Maybe not the best example, but one scenario of this could be a trip my first husband and I, along with four other couples, took to the Austrian Alps to learn how to ski.
At that time, my first husband was in the Air Force stationed in Berlin, Germany, and a trip to Austria was fairly inexpensive and not far away.
The lodge where we stayed was charming. We talked about how confident we were and how it wouldn’t take long to learn how to ski. It wasn’t easy, though, and even with our inexperience nothing was going to deter us. By the second morning everybody but me “got it.” They had the basics down and graduated off the bunny slopes.
Wow, talk about a feeling of loneliness. Everybody tried to be encouraging and would wave to me as I was flopping around on the bunny slope. It’s also unbelievable how tired I got trying to get back up on skis after falling down. And I fell a lot. I must have looked like a sad-eyed kitten to the ski instructor, who finally came over to help me up.
The next day, though, I “got it,” too. Such a happy moment. And it was a moment, too, because about an hour later I didn’t want to ski anymore. It was as if I had lost my nerve, but all our friends and my first husband wanted me to go just one more time.
I did, but the result was a broken leg. My left leg was fractured in 10 places. If that wasn’t bad enough, it was also a spiral break, which meant I couldn’t put weight on it for at least four to six months. I wore a cast for eight months, but after the fourth month, the doctor put a little heel on the bottom so I could begin applying weight.
As if a broken leg wasn’t bad enough, it was also the last night of our trip, and everybody was celebrating with shots of Jägermeister downstairs.
I thought I would be able to move around once the cast was on and I had crutches, but that wasn’t happening. So every now and then, someone would check on me.
This particular life experience left a visible scar, and a not-so-visible one that only reminds me of the accident when the weather changes.
Nothing can reverse time, and I needed to make some choices. As for learning valuable lessons from this ski trip, I first had to realize I did have choices.
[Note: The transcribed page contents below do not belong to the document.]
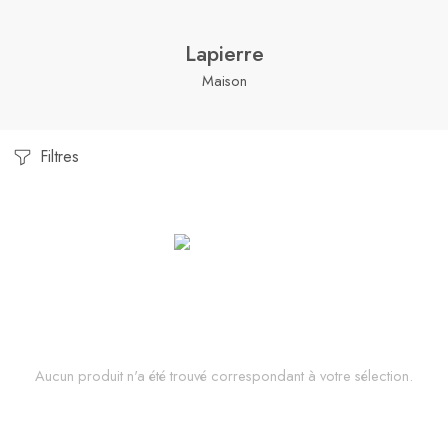
Lapierre
Maison
Filtres
Aucun produit n'a été trouvé correspondant à votre sélection.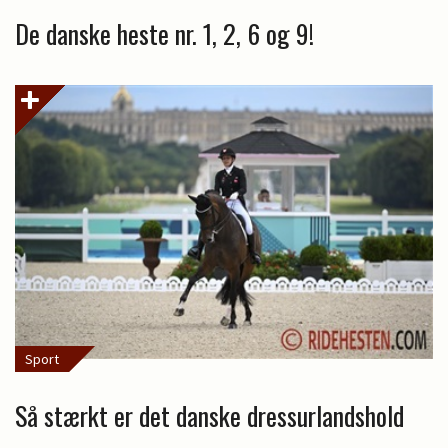
De danske heste nr. 1, 2, 6 og 9!
Sport
Så stærkt er det danske dressurlandshold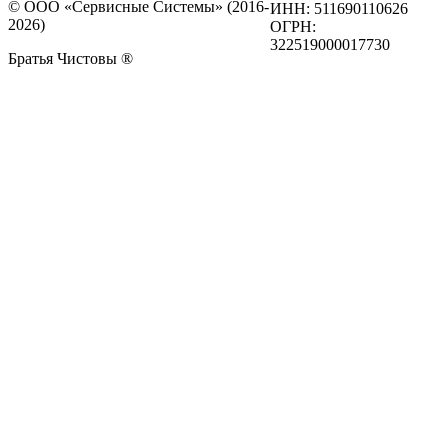
© ООО «Сервисные Системы» (2016-
ИНН: 511690110626
2026)
ОГРН:
322519000017730
Братья Чистовы ®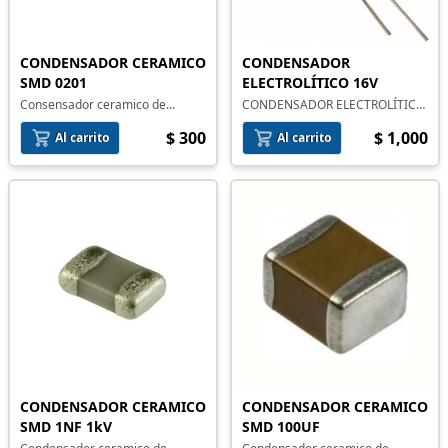
CONDENSADOR CERAMICO
CONDENSADOR
SMD 0201
ELECTROLÍTICO 16V
Consensador ceramico de
CONDENSADOR ELECTROLÍTICO
montaje superficial
16 V
$ 300
$ 1,000
Al carrito
Al carrito
CONDENSADOR CERAMICO
CONDENSADOR CERAMICO
SMD 1NF 1kV
SMD 100UF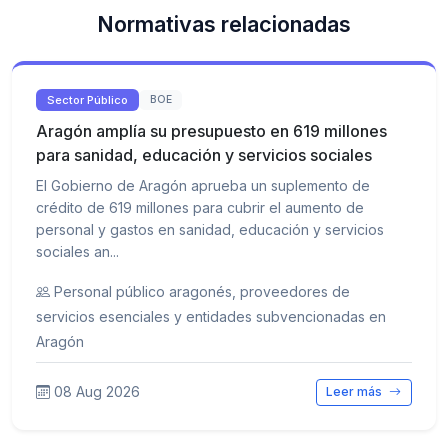
Normativas relacionadas
Sector Público
BOE
Aragón amplía su presupuesto en 619 millones
para sanidad, educación y servicios sociales
El Gobierno de Aragón aprueba un suplemento de
crédito de 619 millones para cubrir el aumento de
personal y gastos en sanidad, educación y servicios
sociales an...
Personal público aragonés, proveedores de
servicios esenciales y entidades subvencionadas en
Aragón
08 Aug 2026
Leer más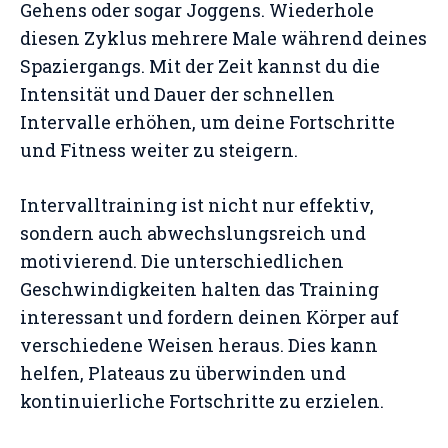
Gehens oder sogar Joggens. Wiederhole
diesen Zyklus mehrere Male während deines
Spaziergangs. Mit der Zeit kannst du die
Intensität und Dauer der schnellen
Intervalle erhöhen, um deine Fortschritte
und Fitness weiter zu steigern.
Intervalltraining ist nicht nur effektiv,
sondern auch abwechslungsreich und
motivierend. Die unterschiedlichen
Geschwindigkeiten halten das Training
interessant und fordern deinen Körper auf
verschiedene Weisen heraus. Dies kann
helfen, Plateaus zu überwinden und
kontinuierliche Fortschritte zu erzielen.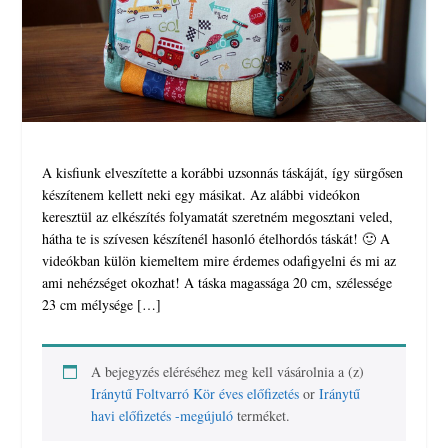
A kisfiunk elveszítette a korábbi uzsonnás táskáját, így sürgősen
készítenem kellett neki egy másikat. Az alábbi videókon
keresztül az elkészítés folyamatát szeretném megosztani veled,
hátha te is szívesen készítenél hasonló ételhordós táskát! 🙂 A
videókban külön kiemeltem mire érdemes odafigyelni és mi az
ami nehézséget okozhat! A táska magassága 20 cm, szélessége
23 cm mélysége […]
A bejegyzés eléréséhez meg kell vásárolnia a (z)
Iránytű Foltvarró Kör éves előfizetés
or
Iránytű
havi előfizetés -megújuló
terméket.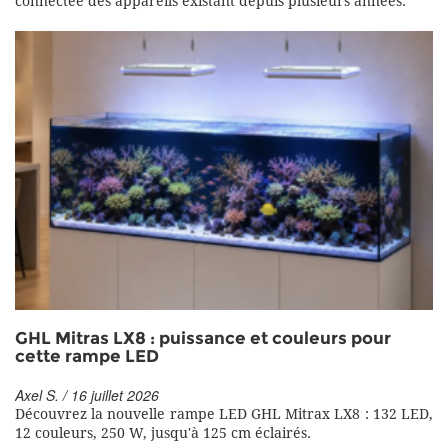
connectée des appareils existant depuis plusieurs années.
GHL Mitras LX8 : puissance et couleurs pour
cette rampe LED
Axel S. / 16 juillet 2026
Découvrez la nouvelle rampe LED GHL Mitrax LX8 : 132 LED,
12 couleurs, 250 W, jusqu'à 125 cm éclairés.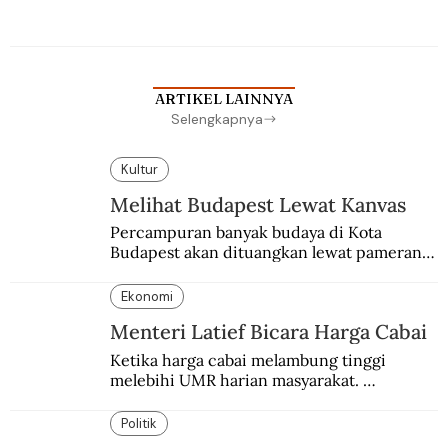
Berbuah manis walau penuh kompromi.
ARTIKEL LAINNYA
Selengkapnya
Kultur
Melihat Budapest Lewat Kanvas
Percampuran banyak budaya di Kota 
Budapest akan dituangkan lewat pameran 
bersama antar dua negara.
Ekonomi
Menteri Latief Bicara Harga Cabai
Ketika harga cabai melambung tinggi 
melebihi UMR harian masyarakat. 
Bagaimana solusi dari menteri tenaga kerja?
Politik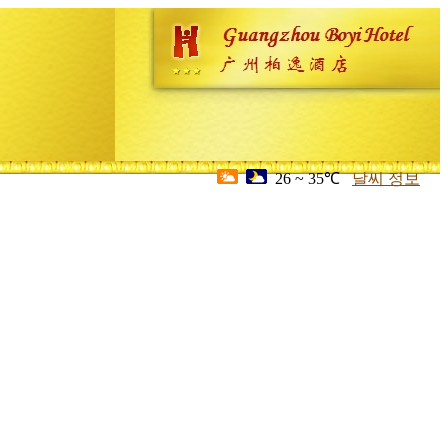
26 ~ 35℃
날씨 정보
I know that sounds silly, but there was a time in my early life that I didn’t think I had a choice about anything.
The choices related to the ski trip were between bitterness and forgiveness, between anger and getting on with life, and between saying “if only” or spending the rest of my days enjoying life’s journey.
Nobody who makes it to old age is leaving earth unscathed.
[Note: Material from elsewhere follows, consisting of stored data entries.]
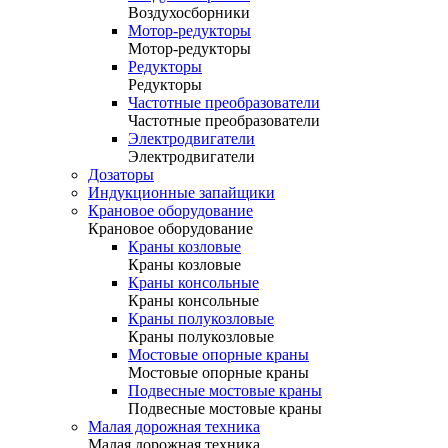
Воздухосборники
Мотор-редукторы
Мотор-редукторы
Редукторы
Редукторы
Частотные преобразователи
Частотные преобразователи
Электродвигатели
Электродвигатели
Дозаторы
Индукционные запайщики
Крановое оборудование
Крановое оборудование
Краны козловые
Краны козловые
Краны консольные
Краны консольные
Краны полукозловые
Краны полукозловые
Мостовые опорные краны
Мостовые опорные краны
Подвесные мостовые краны
Подвесные мостовые краны
Малая дорожная техника
Малая дорожная техника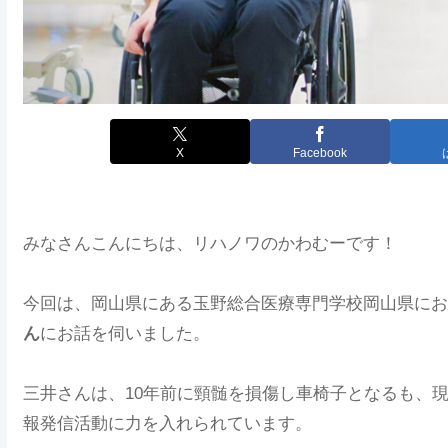
X
Facebook
みなさんこんにちは、リハノワのかわむーです！
今回は、岡山県にある玉野総合医療専門学校岡山県にお
ん
にお話を伺いました。
三井さんは、10年前に頸髄を損傷し車椅子となるも、現在
報発信活動に力を入れられています。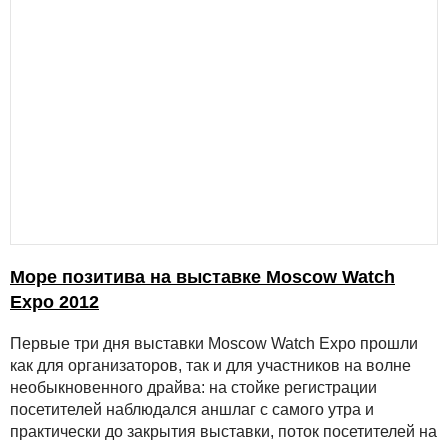
Море позитива на выставке Moscow Watch
Expo 2012
Первые три дня выставки Moscow Watch Expo прошли
как для организаторов, так и для участников на волне
необыкновенного драйва: на стойке регистрации
посетителей наблюдался аншлаг с самого утра и
практически до закрытия выставки, поток посетителей на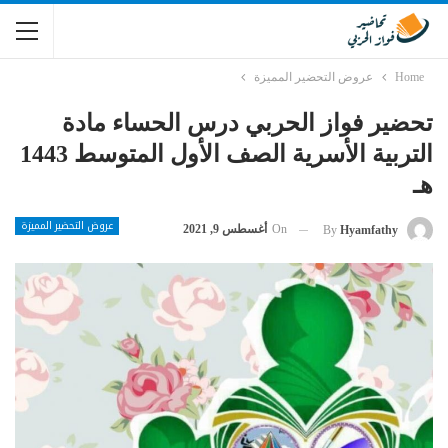
Home
عروض التحضير المميزة
تحضير فواز الحربي درس الحساء مادة
التربية الأسرية الصف الأول المتوسط 1443
هـ
عروض التحضير المميزة
On
أغسطس 9, 2021
By
Hyamfathy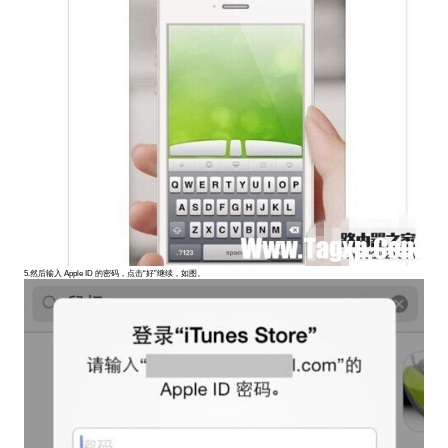
5.然后输入 Apple ID 的密码，点击“好”继续，如图。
Last week, I read an article by Alice Miller, a renowned psychologist.
She said, “all of us from the time we are infants in the cradle until we are self-possessed enough to write an autobiography (like someone she knows), are not adequately loved, not adequately cared for, not adequately recognized, not adequately valued and not adequately honored.”
None of us is spared life’s unfairness, and if we are honest with ourselves, we do nurse a grudge against life, but we can forgive. The road to forgiveness is in resting, praying, celebrating and enjoying life regularly, because this is what we will be doing in heaven. We might also find our heart needs to forgive, too.
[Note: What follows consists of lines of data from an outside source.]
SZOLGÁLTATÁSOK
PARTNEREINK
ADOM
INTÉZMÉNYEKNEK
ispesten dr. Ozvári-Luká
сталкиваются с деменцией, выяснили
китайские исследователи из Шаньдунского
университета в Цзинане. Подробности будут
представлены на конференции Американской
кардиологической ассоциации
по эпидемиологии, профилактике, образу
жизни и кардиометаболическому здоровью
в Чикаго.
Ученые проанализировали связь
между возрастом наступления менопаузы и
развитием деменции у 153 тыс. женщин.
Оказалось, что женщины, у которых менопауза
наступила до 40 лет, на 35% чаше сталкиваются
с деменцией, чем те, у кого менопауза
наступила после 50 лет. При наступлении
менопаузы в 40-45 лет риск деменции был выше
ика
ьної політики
A person I respect said there’s only one ultimate imperative in life. It is that before we die, we need to forgive.
“We need to forgive those who hurt us, forgive ourselves for not being any better than those who hurt us, forgive life itself for some of the things that it dealt us, and, not least, to forgive God for the fact that life is unfair, so as not to die with a bitter and angry heart.”
Gratitude is the fruit of that struggle.